Programmed mutations for reverse trajectory libraries were one-hot encoded using the custom python notebook One-hot-encode.ipynb. Ordinary least squares (OLS), least absolute shrinkage and selection operator (LASSO), and ridge regression analyses were performed on the one-hot encoded variants for log(KD,i/KD,WT) (4A8 titrations and MLE) and Fmax (MLE) regularization using custom Python Jupyter notebooks OLS.ipynb, LASSO.ipynb, and Ridge.ipynb. Coefficient weights and error values for each regression technique and model order are detailed in Supplementary Data 3.

Sequences of anchor mAbs used in this study are from Guthmiller et al.44 Clonal analyses were performed using VGenes ( using sequences from Guthmiller et al.

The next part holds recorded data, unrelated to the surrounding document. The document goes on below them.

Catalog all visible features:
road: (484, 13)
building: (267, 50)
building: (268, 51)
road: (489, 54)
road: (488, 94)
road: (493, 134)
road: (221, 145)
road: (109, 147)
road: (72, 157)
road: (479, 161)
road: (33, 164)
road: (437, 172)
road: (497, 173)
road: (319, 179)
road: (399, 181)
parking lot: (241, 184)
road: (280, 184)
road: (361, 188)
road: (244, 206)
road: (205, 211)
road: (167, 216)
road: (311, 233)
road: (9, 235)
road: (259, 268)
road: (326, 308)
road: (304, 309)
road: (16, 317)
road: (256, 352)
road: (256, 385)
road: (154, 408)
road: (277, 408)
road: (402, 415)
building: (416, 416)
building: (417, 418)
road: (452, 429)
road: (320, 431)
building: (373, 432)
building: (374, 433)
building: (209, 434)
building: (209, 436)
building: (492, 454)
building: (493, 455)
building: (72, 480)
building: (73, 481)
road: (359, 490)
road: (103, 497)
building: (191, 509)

Statistics & reproducibility

In all experiments in this study, no data were excluded from the analysis. Yeast libraries were prepared in independent replicates and sequenced at high depth of coverage to confirm KD estimates. All statistical tests were computed either using SciPy or custom code and are included in the Python scripts freely available on GitHub.

Reporting summary

Further information on research design is available in the Nature Portfolio Reporting Summary linked to this article.